One in Four says if it is left to a bishop to make a judgment call on whether information is relevant or not, details which could later prove of importance in safeguarding children may never be disclosed.

“We are questioning still the fact that each bishop will retain discretion as to whether to bring forward allegations or not. What happens in many dioceses is that a preliminary investigation takes place to see if an allegation has some credibility,” said the group’s director, Maeve Lewis.

“That discretion needs to be removed. Regardless of how ill-founded or inconclusive an allegation is, the only people with the skill and authority to investigate it should be the Health Service Executive (HSE), social workers or the gardaí.”

The question of what to do with unproven allegations or suspicions, so-called “soft information”, about priests and other religious resulted in the failure of the HSE’s attempts to conduct a national audit of child abuse allegations and investigations in Catholic dioceses over the past two years.

Bishops said they could not complete section five of the audit form because it demanded full disclosure of all details and they feared they could be pursued for damages by any person about whom information was supplied if it turned out to be false or unproven.

The implications of that became clear last month with the publication of the report compiled by the Catholic Church’s National Board for Safeguarding Children (NSBC) into abuse in the Cloyne diocese.

Report author Ian Elliot heavily criticised Cloyne Bishop John Magee for failing to alert the HSE to two complaints of abuse by priests under his administration.

The diocese pleaded its hands were tied as it was acting on legal advice that it could not give unproven information to a public body as the information then became public property.

Under an agreement reached at the weekend between the bishops and the Government, a temporary way has been found around that barrier.

Bishops are to fulfil the requirements of section five of the HSE’s audit forms purely with statistical information and proven facts about allegations and investigations but without having to disclose soft information.

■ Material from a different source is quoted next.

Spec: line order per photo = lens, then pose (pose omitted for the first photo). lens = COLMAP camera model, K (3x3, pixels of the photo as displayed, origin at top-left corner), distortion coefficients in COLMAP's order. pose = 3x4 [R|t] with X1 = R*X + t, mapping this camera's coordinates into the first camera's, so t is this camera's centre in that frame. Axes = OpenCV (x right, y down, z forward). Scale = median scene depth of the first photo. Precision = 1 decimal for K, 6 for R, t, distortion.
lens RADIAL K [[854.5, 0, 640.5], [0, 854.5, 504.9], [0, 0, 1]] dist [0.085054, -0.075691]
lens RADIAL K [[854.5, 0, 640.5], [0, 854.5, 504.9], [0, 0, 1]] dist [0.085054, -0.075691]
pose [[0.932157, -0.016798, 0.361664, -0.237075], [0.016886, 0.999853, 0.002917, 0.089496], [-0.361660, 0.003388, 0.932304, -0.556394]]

Legislation enabling them to disclose soft information without fear of legal action is to follow before the summer.

The same legislation will also open the way for the exchange of information between the authorities and lay organisations involvedin childcare and children’s activities.

Maeve Lewis said it was recognised that individuals falsely or mistakenly accused had a right to protection, as did those who passed on information about them, but she said it was vital the legislation put an emphasis on full disclosure as well as full protection.